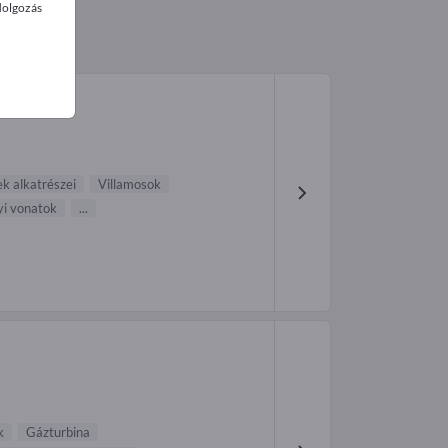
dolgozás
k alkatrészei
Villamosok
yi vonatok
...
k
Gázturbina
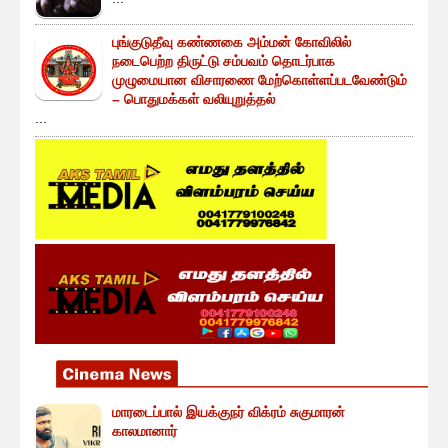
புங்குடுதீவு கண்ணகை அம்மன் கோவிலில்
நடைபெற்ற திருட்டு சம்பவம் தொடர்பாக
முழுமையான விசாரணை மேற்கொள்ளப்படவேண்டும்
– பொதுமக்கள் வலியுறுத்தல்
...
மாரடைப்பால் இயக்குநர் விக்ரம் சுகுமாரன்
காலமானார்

+ + + + +

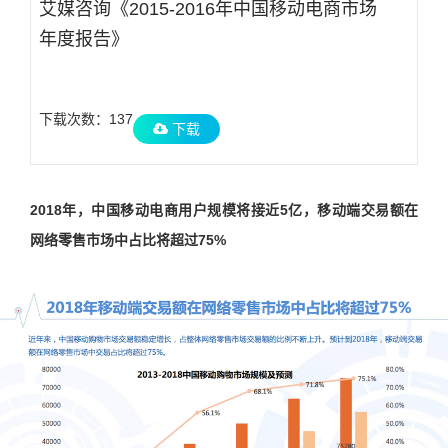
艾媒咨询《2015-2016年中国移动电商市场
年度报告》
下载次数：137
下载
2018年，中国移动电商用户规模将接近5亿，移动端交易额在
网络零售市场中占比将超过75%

+ + + + +

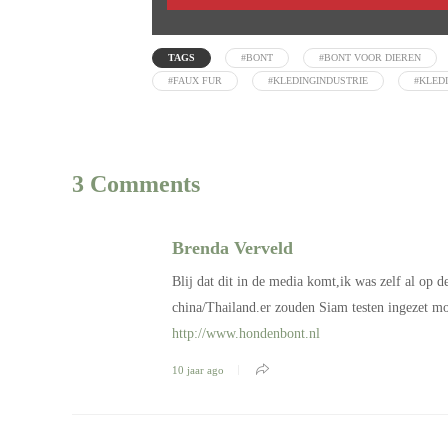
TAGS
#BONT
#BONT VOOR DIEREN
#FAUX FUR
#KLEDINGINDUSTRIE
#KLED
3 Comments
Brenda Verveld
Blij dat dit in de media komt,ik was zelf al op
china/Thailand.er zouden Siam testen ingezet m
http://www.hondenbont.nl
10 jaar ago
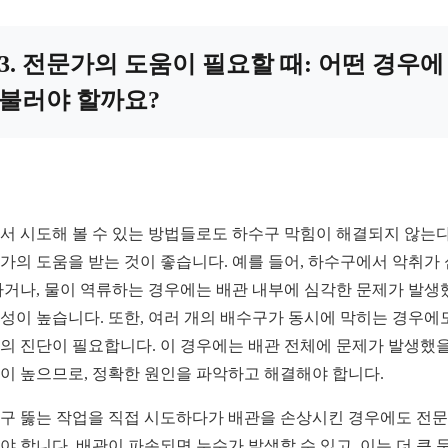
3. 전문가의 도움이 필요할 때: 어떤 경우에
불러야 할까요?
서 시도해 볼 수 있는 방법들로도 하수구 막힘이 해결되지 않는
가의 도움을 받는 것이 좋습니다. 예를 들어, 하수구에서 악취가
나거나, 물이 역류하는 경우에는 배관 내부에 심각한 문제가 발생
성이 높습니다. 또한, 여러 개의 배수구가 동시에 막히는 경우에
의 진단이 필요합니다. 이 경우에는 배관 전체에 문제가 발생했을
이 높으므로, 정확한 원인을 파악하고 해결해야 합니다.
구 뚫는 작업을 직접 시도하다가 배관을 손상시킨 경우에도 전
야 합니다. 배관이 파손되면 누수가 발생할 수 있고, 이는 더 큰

+ + + + +

Task item: Return the data lines between the line containing "艾媒咨询《2015-2016年中国移动电商市场" and the line containing "网络零售市场中占比将超过75%", inclusive, as a JSON array of strings, one string per line, omitting blank lines.

Answer to this problem:
[
  "艾媒咨询《2015-2016年中国移动电商市场",
  "年度报告》",
  "下载次数：137",
  "下载",
  "2018年，中国移动电商用户规模将接近5亿，移动端交易额在",
  "网络零售市场中占比将超过75%"
]